Mario quería comprar una perla para Julia, y sabía dónde hacerlo, como todos los romanos: la firma de Fabricio Margarita. El primer Marco Fabricio había sido también el primer comerciante de perlas que había establecido tienda en el recinto cuando las perlas que se vendían procedían de los moluscos de agua dulce, de las ostras de roca y de arena y de cultivo marítimo, y eran pequeñas y más bien oscuras. Pero Marco Fabricio era un gran especialista y seguía casi olfateándolo el rastro de cualquier leyenda, viajando de Egipto a la Arabia nabatea en busca de perlas oceánicas, Y las encontraba. Al principio habían sido decepcionantes por su escaso tamaño y forma irregular, aunque poseían el auténtico color blanco crema y procedían del Sinus Arabícus, en los confines de Etiopía. Luego, conforme fue aumentando su fama, descubrió mercados en los mares de la India y en la isla en forma de pera de Taprobana, al sur de la India. Por entonces se dio el nombre de Margarita y fundó el monopolio del comercio de perlas oceánicas. Ahora, en tiempos del consulado de Marco Micinio Rufo y de Espurio Postumio Albino, su nieto —otro Marco Fabricio Margarita— estaba tan bien surtido, que cualquier hombre rico podía tener la seguridad de encontrar en su tienda la perla que deseara.

 

Fabricio Margarita tenía, efectivamente, una perla adecuada, pero Mario no se la llevó a casa, porque decidió que la perfecta esfera color de luna y de¡ tamaño de una canica fuese engarzada en un grueso collar de oro, adornado a su vez con pequeñas perlas, proceso que iba a requerir unos días. La novedad del deseo de regalar a una mujer un objeto precioso embargaba sus pensamientos, mezclándose al recuerdo del beso y los deseos de ella de convertirse en su esposa, Él no era muy mujeriego, pero sabía suficiente de mujeres para darse cuenta de que Julia no era la clase de muchacha que se daba sin entregar su corazón; y la idea de poseer un corazón tan puro, tan joven y de sangre tan azul como el de Julia le movía a una gratitud que le instaba a cubrirla de joyas. Él interpretaba aquella decisión de la muchacha como un desagravio, un buen augurio. Era su perla que no tenía precio, y debía obsequíarla con perlas, esas lágrimas de una remota luna tropical que caían en el profundo océano y se solidificaban en el fondo. Y encontraría para ella un adamas hindú, una piedra más dura que ninguna otra sustancia conocida y del tamaño de una avellana, y una smaragdus verde de brillo interno azulado del norte de la lejana Escitia... y un carbunculus, tan brillante y luminoso como una ampolla llena de sangre reciente...
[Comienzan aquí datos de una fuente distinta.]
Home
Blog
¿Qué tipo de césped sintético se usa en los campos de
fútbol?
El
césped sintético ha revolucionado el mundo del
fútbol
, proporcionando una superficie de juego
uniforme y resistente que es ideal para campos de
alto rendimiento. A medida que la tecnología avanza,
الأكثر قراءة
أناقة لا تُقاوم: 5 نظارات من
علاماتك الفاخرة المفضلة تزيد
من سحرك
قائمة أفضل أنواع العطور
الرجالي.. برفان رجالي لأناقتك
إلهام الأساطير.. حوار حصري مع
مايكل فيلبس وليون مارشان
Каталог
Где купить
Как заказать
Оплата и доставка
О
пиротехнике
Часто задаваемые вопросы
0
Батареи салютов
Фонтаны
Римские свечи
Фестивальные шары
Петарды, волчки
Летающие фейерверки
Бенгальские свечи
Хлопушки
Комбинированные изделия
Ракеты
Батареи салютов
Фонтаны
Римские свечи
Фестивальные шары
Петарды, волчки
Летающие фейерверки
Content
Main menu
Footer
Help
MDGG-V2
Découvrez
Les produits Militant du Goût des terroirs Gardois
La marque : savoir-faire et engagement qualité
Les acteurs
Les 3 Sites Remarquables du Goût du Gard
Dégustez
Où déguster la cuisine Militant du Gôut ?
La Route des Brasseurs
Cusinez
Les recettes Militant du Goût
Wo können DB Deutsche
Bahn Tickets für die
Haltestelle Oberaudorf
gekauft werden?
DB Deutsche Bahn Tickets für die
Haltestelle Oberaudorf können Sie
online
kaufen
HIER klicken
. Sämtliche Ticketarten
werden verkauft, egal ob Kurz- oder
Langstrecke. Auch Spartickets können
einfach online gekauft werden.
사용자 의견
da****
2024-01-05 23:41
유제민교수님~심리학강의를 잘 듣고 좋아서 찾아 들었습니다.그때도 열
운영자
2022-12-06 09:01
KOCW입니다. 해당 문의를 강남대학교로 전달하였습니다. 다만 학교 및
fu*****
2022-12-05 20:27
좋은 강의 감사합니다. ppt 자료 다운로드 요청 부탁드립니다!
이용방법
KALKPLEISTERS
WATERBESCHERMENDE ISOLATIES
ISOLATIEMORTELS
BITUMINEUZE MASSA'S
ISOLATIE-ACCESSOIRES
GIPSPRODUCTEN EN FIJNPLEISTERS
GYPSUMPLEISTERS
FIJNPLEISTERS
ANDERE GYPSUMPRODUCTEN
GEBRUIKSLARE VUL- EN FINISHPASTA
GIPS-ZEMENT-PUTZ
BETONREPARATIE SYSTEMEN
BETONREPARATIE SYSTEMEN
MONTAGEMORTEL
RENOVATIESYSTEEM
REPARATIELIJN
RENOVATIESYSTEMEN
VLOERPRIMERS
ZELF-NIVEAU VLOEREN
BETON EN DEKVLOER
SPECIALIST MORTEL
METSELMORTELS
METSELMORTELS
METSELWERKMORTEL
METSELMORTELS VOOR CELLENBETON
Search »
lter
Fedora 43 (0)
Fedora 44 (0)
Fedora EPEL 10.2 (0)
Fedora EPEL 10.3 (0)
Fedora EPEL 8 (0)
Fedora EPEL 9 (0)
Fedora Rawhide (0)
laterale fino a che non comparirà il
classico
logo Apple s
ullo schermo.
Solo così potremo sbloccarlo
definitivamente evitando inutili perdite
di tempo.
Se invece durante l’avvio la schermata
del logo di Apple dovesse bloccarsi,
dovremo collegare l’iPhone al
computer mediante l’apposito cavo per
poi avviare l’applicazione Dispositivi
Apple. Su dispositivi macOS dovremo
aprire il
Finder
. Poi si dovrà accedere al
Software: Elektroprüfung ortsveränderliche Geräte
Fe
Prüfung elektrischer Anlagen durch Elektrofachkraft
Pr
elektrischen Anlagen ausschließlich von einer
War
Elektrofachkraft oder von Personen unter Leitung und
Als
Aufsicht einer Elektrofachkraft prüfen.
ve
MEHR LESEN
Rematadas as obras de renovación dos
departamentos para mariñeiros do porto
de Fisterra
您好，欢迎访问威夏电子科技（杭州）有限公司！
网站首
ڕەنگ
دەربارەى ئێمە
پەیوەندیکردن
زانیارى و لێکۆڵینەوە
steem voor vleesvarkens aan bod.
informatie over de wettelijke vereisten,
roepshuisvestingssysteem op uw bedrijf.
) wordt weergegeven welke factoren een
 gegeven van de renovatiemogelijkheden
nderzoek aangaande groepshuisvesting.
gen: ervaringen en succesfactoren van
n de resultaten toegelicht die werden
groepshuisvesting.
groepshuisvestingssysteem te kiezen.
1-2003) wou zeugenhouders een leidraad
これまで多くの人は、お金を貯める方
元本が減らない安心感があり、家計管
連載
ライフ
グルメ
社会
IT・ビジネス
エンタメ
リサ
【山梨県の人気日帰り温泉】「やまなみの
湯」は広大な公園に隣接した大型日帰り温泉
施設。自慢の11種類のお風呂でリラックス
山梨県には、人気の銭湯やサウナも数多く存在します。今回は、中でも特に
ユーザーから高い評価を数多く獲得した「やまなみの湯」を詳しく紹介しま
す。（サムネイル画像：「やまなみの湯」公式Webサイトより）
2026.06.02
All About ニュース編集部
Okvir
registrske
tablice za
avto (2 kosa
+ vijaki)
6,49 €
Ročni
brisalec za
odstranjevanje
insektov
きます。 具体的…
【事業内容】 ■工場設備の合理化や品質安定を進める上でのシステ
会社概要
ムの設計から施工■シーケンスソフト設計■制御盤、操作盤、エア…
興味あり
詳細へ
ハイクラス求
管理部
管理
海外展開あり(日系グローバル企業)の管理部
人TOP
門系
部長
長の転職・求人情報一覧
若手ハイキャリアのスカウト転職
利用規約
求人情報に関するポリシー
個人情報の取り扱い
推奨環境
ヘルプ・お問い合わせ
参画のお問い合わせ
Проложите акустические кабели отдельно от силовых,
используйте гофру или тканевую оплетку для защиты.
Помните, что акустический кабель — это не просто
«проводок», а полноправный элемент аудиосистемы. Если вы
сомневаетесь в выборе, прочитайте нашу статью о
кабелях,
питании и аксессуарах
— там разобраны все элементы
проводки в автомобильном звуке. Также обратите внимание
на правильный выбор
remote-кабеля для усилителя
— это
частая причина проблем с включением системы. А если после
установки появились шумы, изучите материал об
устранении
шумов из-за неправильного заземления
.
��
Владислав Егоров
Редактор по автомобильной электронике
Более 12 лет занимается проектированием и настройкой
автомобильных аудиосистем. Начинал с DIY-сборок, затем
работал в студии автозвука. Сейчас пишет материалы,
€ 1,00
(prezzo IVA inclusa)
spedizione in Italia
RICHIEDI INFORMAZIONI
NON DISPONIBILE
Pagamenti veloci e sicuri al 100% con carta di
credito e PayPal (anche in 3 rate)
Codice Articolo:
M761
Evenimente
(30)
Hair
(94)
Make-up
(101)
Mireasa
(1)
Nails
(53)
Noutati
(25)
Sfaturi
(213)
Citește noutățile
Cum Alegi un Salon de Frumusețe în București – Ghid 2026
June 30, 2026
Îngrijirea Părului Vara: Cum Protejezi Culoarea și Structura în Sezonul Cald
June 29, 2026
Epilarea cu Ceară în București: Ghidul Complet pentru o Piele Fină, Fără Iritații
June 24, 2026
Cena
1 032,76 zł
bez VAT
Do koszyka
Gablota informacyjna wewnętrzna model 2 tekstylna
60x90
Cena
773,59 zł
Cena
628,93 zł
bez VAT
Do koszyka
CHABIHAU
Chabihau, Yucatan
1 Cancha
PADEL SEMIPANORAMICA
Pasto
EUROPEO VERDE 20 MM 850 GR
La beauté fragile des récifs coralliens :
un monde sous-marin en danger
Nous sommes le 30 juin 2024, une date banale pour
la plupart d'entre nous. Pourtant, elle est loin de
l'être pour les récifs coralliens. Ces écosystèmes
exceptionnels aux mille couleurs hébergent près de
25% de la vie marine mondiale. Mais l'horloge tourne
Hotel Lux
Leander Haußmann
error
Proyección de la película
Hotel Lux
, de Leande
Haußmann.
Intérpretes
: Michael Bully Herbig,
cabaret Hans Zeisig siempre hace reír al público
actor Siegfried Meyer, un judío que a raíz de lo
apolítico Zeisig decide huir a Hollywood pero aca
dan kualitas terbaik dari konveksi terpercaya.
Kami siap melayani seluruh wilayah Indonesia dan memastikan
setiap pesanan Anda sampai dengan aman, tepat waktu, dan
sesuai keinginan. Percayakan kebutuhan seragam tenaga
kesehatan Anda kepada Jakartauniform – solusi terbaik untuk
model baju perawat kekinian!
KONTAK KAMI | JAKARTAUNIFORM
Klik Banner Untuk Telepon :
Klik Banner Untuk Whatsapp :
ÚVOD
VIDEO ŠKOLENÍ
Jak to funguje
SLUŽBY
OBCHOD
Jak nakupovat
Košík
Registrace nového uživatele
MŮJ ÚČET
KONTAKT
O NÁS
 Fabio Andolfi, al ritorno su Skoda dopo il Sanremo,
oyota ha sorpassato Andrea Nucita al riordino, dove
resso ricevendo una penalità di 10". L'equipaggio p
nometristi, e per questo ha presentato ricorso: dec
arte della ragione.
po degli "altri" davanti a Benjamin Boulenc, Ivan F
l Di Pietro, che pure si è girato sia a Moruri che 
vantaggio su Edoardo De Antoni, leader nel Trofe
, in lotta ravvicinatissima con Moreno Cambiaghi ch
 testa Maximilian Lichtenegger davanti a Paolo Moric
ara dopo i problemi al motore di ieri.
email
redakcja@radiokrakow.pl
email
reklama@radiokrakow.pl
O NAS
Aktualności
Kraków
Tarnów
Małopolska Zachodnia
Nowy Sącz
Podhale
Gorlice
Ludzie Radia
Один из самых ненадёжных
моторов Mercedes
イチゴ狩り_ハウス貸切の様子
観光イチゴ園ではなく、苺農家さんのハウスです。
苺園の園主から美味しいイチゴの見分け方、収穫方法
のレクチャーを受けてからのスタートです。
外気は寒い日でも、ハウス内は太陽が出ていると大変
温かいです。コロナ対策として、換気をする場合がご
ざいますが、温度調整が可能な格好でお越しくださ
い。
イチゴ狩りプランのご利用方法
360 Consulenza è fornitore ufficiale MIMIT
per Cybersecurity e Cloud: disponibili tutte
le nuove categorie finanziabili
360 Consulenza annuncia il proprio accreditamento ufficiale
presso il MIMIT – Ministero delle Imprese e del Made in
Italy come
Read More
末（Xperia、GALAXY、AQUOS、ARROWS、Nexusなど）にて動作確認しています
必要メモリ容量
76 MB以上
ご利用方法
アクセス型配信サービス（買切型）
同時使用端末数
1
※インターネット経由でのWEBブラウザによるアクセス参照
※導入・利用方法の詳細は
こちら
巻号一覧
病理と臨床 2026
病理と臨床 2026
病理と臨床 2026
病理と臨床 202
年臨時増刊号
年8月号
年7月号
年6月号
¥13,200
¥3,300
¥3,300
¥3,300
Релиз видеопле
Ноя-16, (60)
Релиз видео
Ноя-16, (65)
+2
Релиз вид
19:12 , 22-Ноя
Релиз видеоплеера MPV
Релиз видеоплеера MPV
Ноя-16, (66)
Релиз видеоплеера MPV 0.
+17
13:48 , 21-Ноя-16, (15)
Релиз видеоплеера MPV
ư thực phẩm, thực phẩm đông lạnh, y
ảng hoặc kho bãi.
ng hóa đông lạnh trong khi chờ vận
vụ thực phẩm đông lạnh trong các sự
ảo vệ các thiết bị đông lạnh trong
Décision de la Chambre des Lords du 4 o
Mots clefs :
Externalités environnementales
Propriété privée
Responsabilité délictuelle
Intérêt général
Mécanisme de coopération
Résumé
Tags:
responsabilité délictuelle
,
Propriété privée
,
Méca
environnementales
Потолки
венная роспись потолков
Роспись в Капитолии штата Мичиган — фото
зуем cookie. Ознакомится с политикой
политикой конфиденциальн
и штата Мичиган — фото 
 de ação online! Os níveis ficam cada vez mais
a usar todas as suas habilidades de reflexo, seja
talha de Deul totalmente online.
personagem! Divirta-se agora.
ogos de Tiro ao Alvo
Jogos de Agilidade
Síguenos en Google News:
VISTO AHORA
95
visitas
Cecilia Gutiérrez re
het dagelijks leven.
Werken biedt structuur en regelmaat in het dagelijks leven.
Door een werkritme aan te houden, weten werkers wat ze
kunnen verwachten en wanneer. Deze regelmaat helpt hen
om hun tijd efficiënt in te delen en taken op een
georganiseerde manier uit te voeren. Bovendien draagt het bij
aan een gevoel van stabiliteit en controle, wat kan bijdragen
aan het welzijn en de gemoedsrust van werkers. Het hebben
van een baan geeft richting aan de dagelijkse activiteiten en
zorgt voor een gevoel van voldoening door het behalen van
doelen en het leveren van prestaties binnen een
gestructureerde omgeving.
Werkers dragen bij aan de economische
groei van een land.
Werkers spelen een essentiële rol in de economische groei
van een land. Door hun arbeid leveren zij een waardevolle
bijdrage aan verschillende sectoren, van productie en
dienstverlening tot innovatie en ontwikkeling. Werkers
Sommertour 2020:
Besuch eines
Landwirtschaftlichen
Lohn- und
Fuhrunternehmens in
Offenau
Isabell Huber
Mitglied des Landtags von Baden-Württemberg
Grania estaba en casa, naturalmente. ¿Es que salía alguna vez? A partir de la hora nona le esperaba cada día para cenar y retrasaba de vez en cuando la colación, volviendo loco al carísimo cocinero, y muchas veces acababa por cenar ella sola unos alimentos pensados para reactivar el perdido apetito de una glotona que acababa de hacer un período de régimen.

La obra maestra culinaria del cocinero siempre se echaba a perder, cenara o no Mario en casa; Grania había gastado una fortuna en un cocinero especial capaz de convertir las recetas más raras y epicúreas en platos exquisitos. Cuando Mario estaba en casa para cenar, le presentaban platos como lirones rellenos de pasta de hígado de oca, los más diminutos pajarillos aderezados con una exquisitez inimaginable, verduras exóticas y picantes variedades de salsas demasiado ricas para su paladar y su estómago, por no hablar de su bolsa. A semejanza de casi todos los militares, a él lo que más le complacía era una rebanada de pan y un cuenco de puré de guisantes con tocino, y no le importaba perderse una o dos comidas. Para él, la comida era combustible para el cuerpo, no para el placer. Que Grania, al cabo de tantos años de matrimonio, aún no se hubiese adaptado a ello, era exponente de la distancia que lOs separaba.